When myths and stories contradict, the ones that persist aren’t the ones that are right. The ones that people remember and share persist.
I’m writing about it after reading this quote from E. O. Wilson:
Creation stories gave the members of each tribe an explanation for their existence. It made them feel loved and protected above all other tribes. In return, their gods demanded absolute belief and obedience. And rightly so. The creation myth was the essential bond that held the tribe together. It provided its believers with a unique identity, commanded their fidelity, strengthened order, vouchsafed law, encouraged valor and sacrifice, and offered meaning tot he cycles of life and death. No tribe could long survive without the meaning of its existence defined by a creation story. The option was to weaken, dissolve, and die. In the early history of each tribe, the myth therefore had to be set in stone.
The message “be fruitful and multiply” is contained within a set of stories that tell people they’re great, better than everyone else, and so on. If you believe we’ve overpopulated the world, you may consider a scientific message about carrying capacities and potential suffering accurate, but I doubt it will stick or spread.
Podcast guest Mechai Viravaidya created effective messages and stories about contraception in Thailand. He innovated stories and practices that created stories that engaged people to use contraception. The Population Media Center, headed by podcast guest Bill Ryerson, does it too. I recommend looking both up. My resource page links to them.
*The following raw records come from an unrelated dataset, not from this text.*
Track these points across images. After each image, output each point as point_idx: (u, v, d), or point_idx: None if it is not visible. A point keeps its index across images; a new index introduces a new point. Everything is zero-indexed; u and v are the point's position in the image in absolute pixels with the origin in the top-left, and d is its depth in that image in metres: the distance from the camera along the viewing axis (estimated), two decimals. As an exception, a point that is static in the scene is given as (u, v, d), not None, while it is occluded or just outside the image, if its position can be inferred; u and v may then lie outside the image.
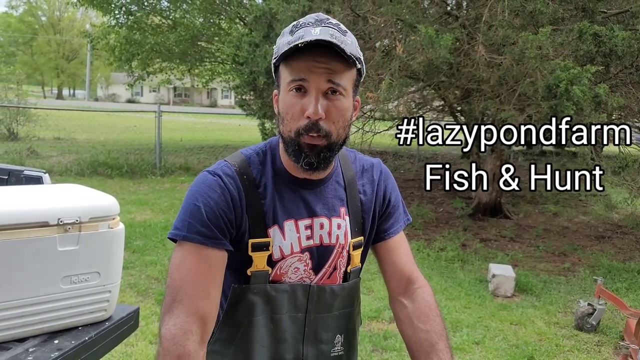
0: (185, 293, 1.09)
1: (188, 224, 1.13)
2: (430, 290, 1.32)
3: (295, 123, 1.12)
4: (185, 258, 1.13)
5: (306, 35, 1.07)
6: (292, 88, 1.11)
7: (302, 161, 1.14)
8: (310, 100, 1.10)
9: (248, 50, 7.87)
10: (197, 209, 1.14)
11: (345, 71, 1.11)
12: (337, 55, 1.08)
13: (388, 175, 1.38)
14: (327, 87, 1.10)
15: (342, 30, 1.11)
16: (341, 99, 1.12)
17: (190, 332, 1.06)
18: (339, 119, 1.13)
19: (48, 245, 1.52)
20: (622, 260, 6.17)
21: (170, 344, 1.04)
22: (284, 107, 1.14)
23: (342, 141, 1.17)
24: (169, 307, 1.09)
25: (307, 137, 1.11)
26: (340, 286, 1.26)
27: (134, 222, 6.67)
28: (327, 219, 1.24)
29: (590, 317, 4.16)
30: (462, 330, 4.06)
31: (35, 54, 50.99)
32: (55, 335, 1.59)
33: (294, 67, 1.10)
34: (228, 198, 1.16)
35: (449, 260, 5.85)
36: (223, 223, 1.14)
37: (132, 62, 15.67)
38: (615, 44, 4.80)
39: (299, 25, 1.12)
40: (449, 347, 1.21)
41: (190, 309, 1.08)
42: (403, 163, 14.12)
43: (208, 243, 1.12)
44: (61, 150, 13.22)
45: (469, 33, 6.12)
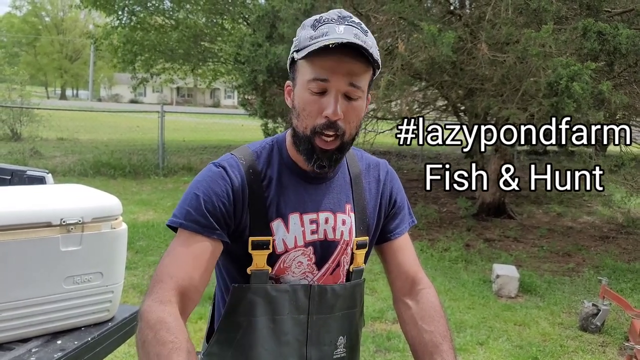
0: (167, 274, 1.09)
1: (186, 212, 1.14)
2: (435, 291, 1.31)
3: (312, 120, 1.12)
4: (177, 244, 1.14)
5: (330, 32, 1.08)
6: (312, 87, 1.11)
7: (314, 163, 1.15)
8: (329, 100, 1.10)
9: (250, 49, 7.88)
10: (196, 198, 1.14)
11: (365, 72, 1.12)
12: (360, 56, 1.08)
13: (394, 176, 1.38)
14: (347, 89, 1.10)
15: (364, 30, 1.12)
16: (359, 101, 1.13)
17: (169, 302, 1.05)
18: (355, 119, 1.15)
19: (51, 246, 1.52)
20: (627, 261, 6.14)
21: (148, 314, 1.02)
22: (302, 103, 1.14)
23: (352, 140, 1.18)
24: (151, 287, 1.09)
25: (321, 141, 1.12)
26: (341, 286, 1.25)
27: (137, 222, 6.67)
28: (332, 214, 1.24)
29: (594, 318, 4.14)
30: (465, 331, 4.05)
31: (38, 55, 51.11)
32: (58, 335, 1.59)
33: (317, 65, 1.09)
34: (229, 190, 1.15)
35: (452, 260, 5.83)
36: (221, 214, 1.14)
37: (135, 63, 15.69)
38: (619, 42, 4.78)
39: (322, 21, 1.11)
40: (452, 348, 1.20)
41: (169, 285, 1.07)
42: (406, 163, 14.10)
43: (203, 232, 1.12)
44: (64, 150, 13.25)
45: (472, 32, 6.11)
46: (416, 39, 5.55)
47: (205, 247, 1.13)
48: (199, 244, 1.12)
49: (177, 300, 1.07)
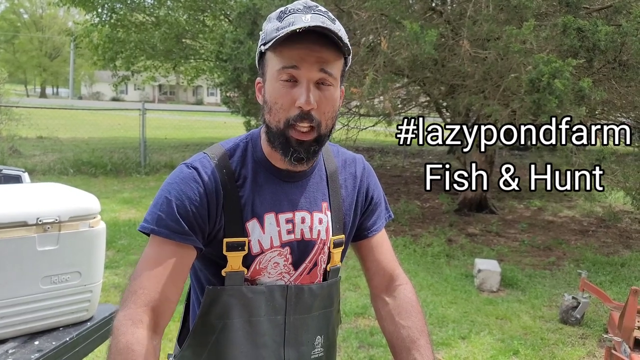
0: (140, 285, 1.06)
1: (157, 218, 1.10)
2: (412, 287, 1.31)
3: (285, 113, 1.08)
4: (150, 252, 1.11)
5: (297, 21, 1.04)
6: (282, 78, 1.07)
7: (290, 156, 1.11)
8: (301, 90, 1.06)
9: (232, 47, 7.83)
10: (168, 202, 1.10)
11: (336, 60, 1.09)
12: (329, 43, 1.05)
13: (370, 172, 1.35)
14: (319, 77, 1.07)
15: (332, 18, 1.08)
16: (331, 89, 1.10)
17: (140, 322, 1.03)
18: (329, 109, 1.11)
19: (27, 246, 1.50)
20: (606, 254, 6.24)
21: (118, 333, 1.01)
22: (273, 96, 1.10)
23: (330, 132, 1.14)
24: (124, 299, 1.07)
25: (295, 132, 1.08)
26: (319, 285, 1.23)
27: (118, 221, 6.62)
28: (308, 213, 1.20)
29: (574, 311, 4.20)
30: (448, 326, 4.08)
31: (17, 52, 50.35)
32: (36, 336, 1.57)
33: (285, 55, 1.06)
34: (202, 192, 1.12)
35: (435, 255, 5.87)
36: (194, 218, 1.10)
37: (116, 61, 15.52)
38: (598, 39, 4.84)
39: (288, 12, 1.08)
40: (430, 343, 1.20)
41: (142, 300, 1.05)
42: (389, 159, 14.14)
43: (175, 238, 1.09)
44: (44, 149, 13.09)
45: (454, 28, 6.14)
46: (399, 37, 5.56)
47: (178, 255, 1.10)
48: (172, 251, 1.09)
49: (150, 318, 1.04)
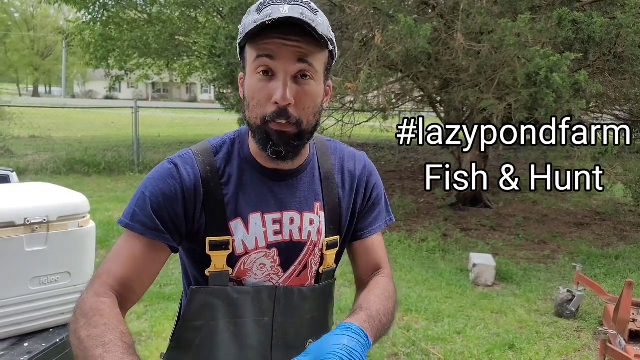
0: (106, 271, 1.05)
1: (132, 212, 1.08)
2: (392, 282, 1.24)
3: (262, 109, 1.04)
4: (122, 245, 1.09)
5: (274, 13, 0.99)
6: (259, 70, 1.02)
7: (269, 149, 1.06)
8: (278, 84, 1.01)
9: (225, 42, 7.79)
10: (143, 198, 1.08)
11: (316, 53, 1.03)
12: (308, 35, 1.00)
13: (372, 170, 1.28)
14: (297, 69, 1.02)
15: (313, 9, 1.03)
16: (311, 83, 1.04)
17: (105, 294, 1.01)
18: (309, 104, 1.05)
19: (15, 246, 1.48)
20: (601, 247, 6.25)
21: (82, 304, 0.98)
22: (250, 92, 1.05)
23: (313, 129, 1.09)
24: (90, 283, 1.05)
25: (274, 124, 1.03)
26: (310, 288, 1.18)
27: (112, 219, 6.58)
28: (298, 214, 1.16)
29: (569, 304, 4.20)
30: (443, 320, 4.07)
31: (9, 51, 50.02)
32: (25, 338, 1.55)
33: (261, 47, 1.01)
34: (179, 189, 1.08)
35: (430, 250, 5.87)
36: (168, 215, 1.07)
37: (109, 60, 15.42)
38: (593, 31, 4.83)
39: (266, 3, 1.03)
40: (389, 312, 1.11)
41: (106, 282, 1.03)
42: (384, 155, 14.14)
43: (147, 234, 1.06)
44: (37, 148, 13.01)
45: (447, 22, 6.12)
46: (392, 31, 5.53)
47: (146, 250, 1.07)
48: (143, 247, 1.07)
49: (114, 293, 1.03)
Mostly when I hear environmentalists talk, they don’t tell stories at all. What they tell tends to sound judgmental, logical (meaning it provokes debate), self-righteous, and other things that don’t engage. They evoke emotions of defensiveness, anxiety, hopelessness, helplessness, argument, and such.
I believe I’m putting effective stories my upcoming book. I think some podcast guest stories of people acting in stewardship for the first time and enjoying the experience make effective stories.
We who are working on environmental stewardship have to come up with more effective stories if we want to influence people’s behavior.